Digital Twins are expected to enhance the training processes in manufacturing plants for new or existing employees
A digital twin is a replication of a physical process and assets within a simulated virtual environment. Digital twins are being adopted in almost all the verticals from manufacturing to the government sector by creating virtual counterparts of them selves to leverage data and increase efficiencies exponentially. This in turn is helping in predicting potential disasters, maintenance works and promotes cost reductions.
It has been estimated by Gartner that there will be over 20 billion connected sensors and endpoints. This will create immense potential for digital twins and gives the industry reason to believe that in their evolution over time, improving their ability to collect and visualize the right data, apply the right analytics, and respond effectively to business objectives. Gartner Analyst, David Cearly has stated that both private companies and governments are implementing digital twins of their organizations to understand and effectively drive business processes, create flexible, responsive and ever changing processes that react to the changing conditions without interventions.
Apart from enhancing the efficiency of the process, digital twins can also help in the maintenance of their real-life counterparts. This can substantially decrease costs and improve productivity in a simple industry such as an oil refinery. Digital Twins are expected to enhance the training processes in manufacturing plants for new or existing employees, thus giving them a safer as well as an informative place to learn. They can help industrial companies drive transformation and stay competitive.
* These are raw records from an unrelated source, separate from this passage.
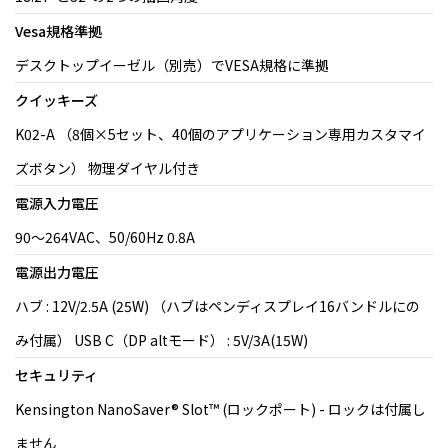
Vesa規格準拠
デスクトップイーゼル（別売）でVESA規格に準拠
クイッキーズ
K02-A （8個×5セット、40個のアプリケーション専用カスタマイ
ズボタン） 物理ダイヤル付き
電源入力電圧
90～264VAC、50/60Hz 0.8A
電源出力電圧
ハブ : 12V/2.5A (25W) （ハブはペンディスプレイ16バンドルにの
み付属） USB C（DP altモード） : 5V/3A(15W)
セキュリティ
Kensington NanoSaver® Slot™ (ロックポート) - ロックは付属し
ません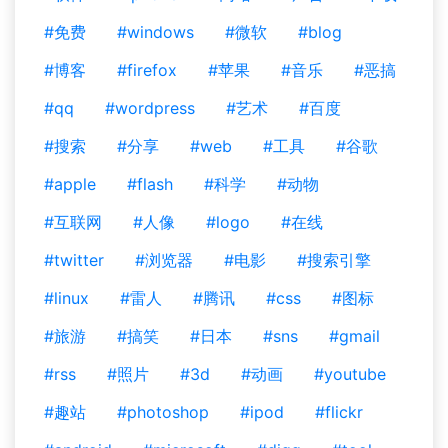
#免费
#windows
#微软
#blog
#博客
#firefox
#苹果
#音乐
#恶搞
#qq
#wordpress
#艺术
#百度
#搜索
#分享
#web
#工具
#谷歌
#apple
#flash
#科学
#动物
#互联网
#人像
#logo
#在线
#twitter
#浏览器
#电影
#搜索引擎
#linux
#雷人
#腾讯
#css
#图标
#旅游
#搞笑
#日本
#sns
#gmail
#rss
#照片
#3d
#动画
#youtube
#趣站
#photoshop
#ipod
#flickr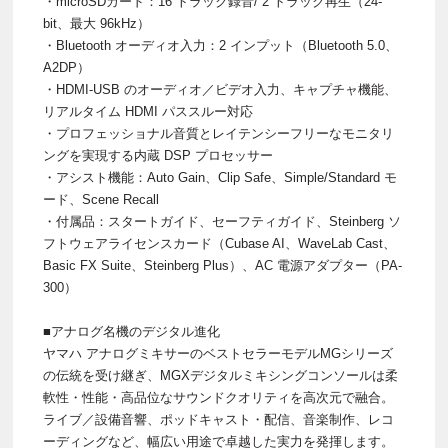
・microSDカード：16 トラック録音/ 2 トラック再生（24-
bit、最大 96kHz）
・Bluetooth オーディオ入力：2 インプット（Bluetooth 5.0、
A2DP）
・HDMI-USB のオーディオ／ビデオ入力、キャプチャ機能、
リアルタイム HDMI パススルー対応
・プロフェッショナル音質とレイテンシーフリーなモニタリ
ングを実現する内蔵 DSP プロセッサー
・アシスト機能：Auto Gain、Clip Safe、Simple/Standard モ
ード、Scene Recall
・付属品：スタートガイド、セーフティガイド、Steinberg ソ
フトウェアライセンスカード（Cubase AI、WaveLab Cast、
Basic FX Suite、Steinberg Plus）、AC 電源アダプター（PA-
300）
■アナログ名機のデジタル進化
ヤマハ アナログミキサーのベストセラーモデルMGシリーズ
の伝統を受け継ぎ、MGXデジタルミキシングコンソールは柔
軟性・性能・高品位なサウンドクオリティを高次元で融合。
ライブ／設備音響、ポッドキャスト・配信、音楽制作、レコ
ーディングなど、幅広い用途で卓越した実力を発揮します。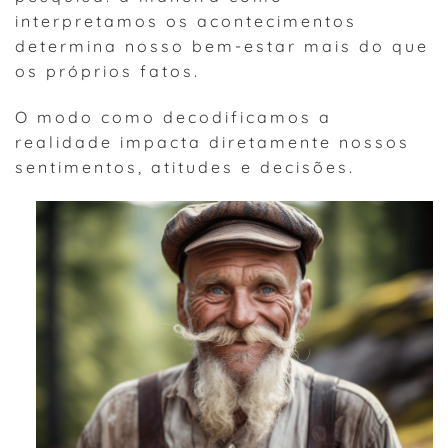
interpretamos os acontecimentos
determina nosso bem-estar mais do que
os próprios fatos.
O modo como decodificamos a
realidade impacta diretamente nossos
sentimentos, atitudes e decisões.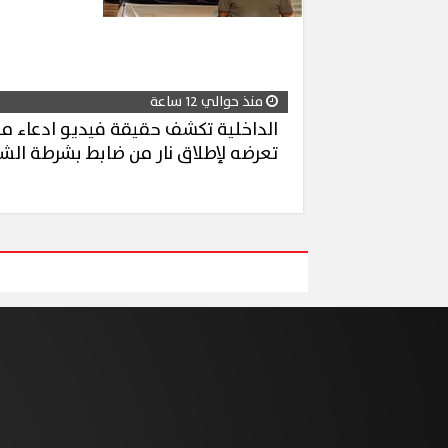
منذ حوالي 12 ساعة
الداخلية تكشف حقيقة فيديو ادعاء م
تعرضه لإطلاق نار من ضابط بشرطة الش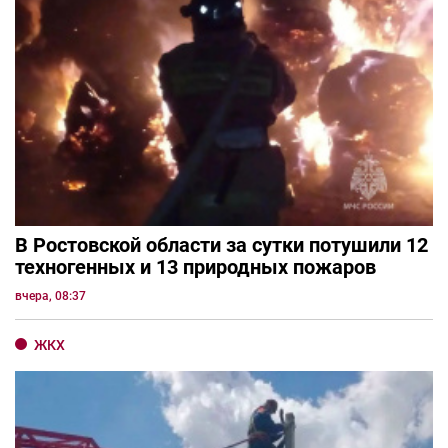
В Ростовской области за сутки потушили 12
техногенных и 13 природных пожаров
вчера, 08:37
ЖКХ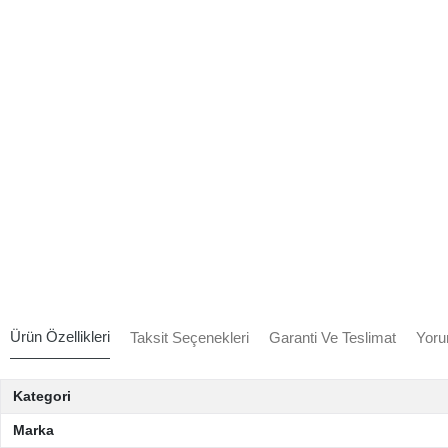
Ürün Özellikleri
Taksit Seçenekleri
Garanti Ve Teslimat
Yoru
Kategori
Marka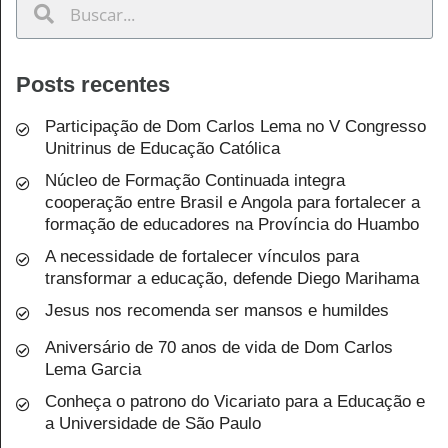
Posts recentes
Participação de Dom Carlos Lema no V Congresso
Unitrinus de Educação Católica
Núcleo de Formação Continuada integra
cooperação entre Brasil e Angola para fortalecer a
formação de educadores na Província do Huambo
A necessidade de fortalecer vínculos para
transformar a educação, defende Diego Marihama
Jesus nos recomenda ser mansos e humildes
Aniversário de 70 anos de vida de Dom Carlos
Lema Garcia
Conheça o patrono do Vicariato para a Educação e
a Universidade de São Paulo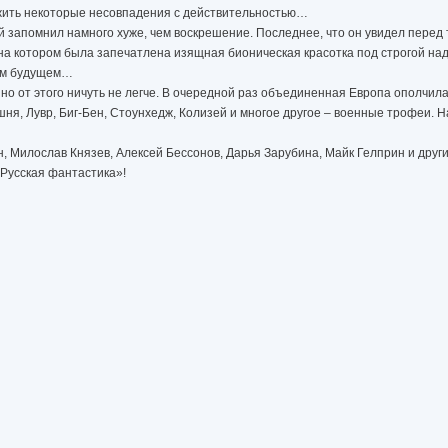
жить некоторые несовпадения с действительностью…
 запомнил намного хуже, чем воскрешение. Последнее, что он увидел перед т
 на котором была запечатлена изящная бионическая красотка под строгой н
том будущем…
 но от этого ничуть не легче. В очередной раз объединенная Европа ополчил
шня, Лувр, Биг-Бен, Стоунхедж, Колизей и многое другое – военные трофеи. 
 Милослав Князев, Алексей Бессонов, Дарья Зарубина, Майк Гелприн и други
Русская фантастика»!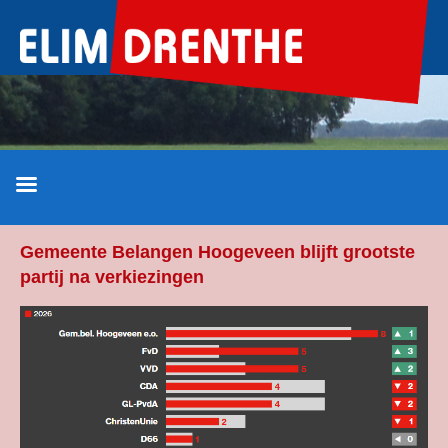
Ga
naar
de
inhoud
Gemeente Belangen Hoogeveen blijft grootste
partij na verkiezingen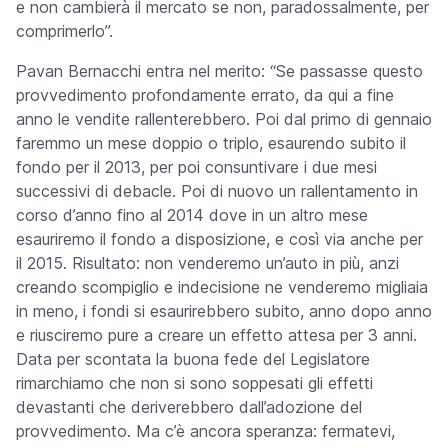
e non cambierà il mercato se non, paradossalmente, per
comprimerlo”.
Pavan Bernacchi entra nel merito: “Se passasse questo
provvedimento profondamente errato, da qui a fine
anno le vendite rallenterebbero. Poi dal primo di gennaio
faremmo un mese doppio o triplo, esaurendo subito il
fondo per il 2013, per poi consuntivare i due mesi
successivi di debacle. Poi di nuovo un rallentamento in
corso d’anno fino al 2014 dove in un altro mese
esauriremo il fondo a disposizione, e così via anche per
il 2015. Risultato: non venderemo un’auto in più, anzi
creando scompiglio e indecisione ne venderemo migliaia
in meno, i fondi si esaurirebbero subito, anno dopo anno
e riusciremo pure a creare un effetto attesa per 3 anni.
Data per scontata la buona fede del Legislatore
rimarchiamo che non si sono soppesati gli effetti
devastanti che deriverebbero dall’adozione del
provvedimento. Ma c’è ancora speranza: fermatevi,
Even though high-tech diagnostic imaging tools and techniques have been around, there has been rapid progress made recently due to AI and Machine Learning. Advances in these technologies have allowed for the development of more accurate, widely accessible, and relatively inexpensive non-invasive diagnostic tools. In India, due to the scarcity of doctors and a huge population, AI is no more a luxury but a necessity.
Companies like GE and Philips have taken the lead in ensuring that AI bridges the supply-demand gap. GE Healthcare’s intelligence platform, Edison is designed to help achieve more efficiency, improved patient outcomes, and easy access to care. Edison’s applications can integrate and assimilate data from various sources and apply data analytics or advanced algorithms to generate clinical, operational, and financial insights. Edison solutions can be securely deployed via Cloud or directly onto smart devices.
What companies like Philips plan to do with their AI products is to offer doctors and hospitals the ability to bring all patient information together for precise diagnosis, personalised therapy and intervene early to avoid deterioration.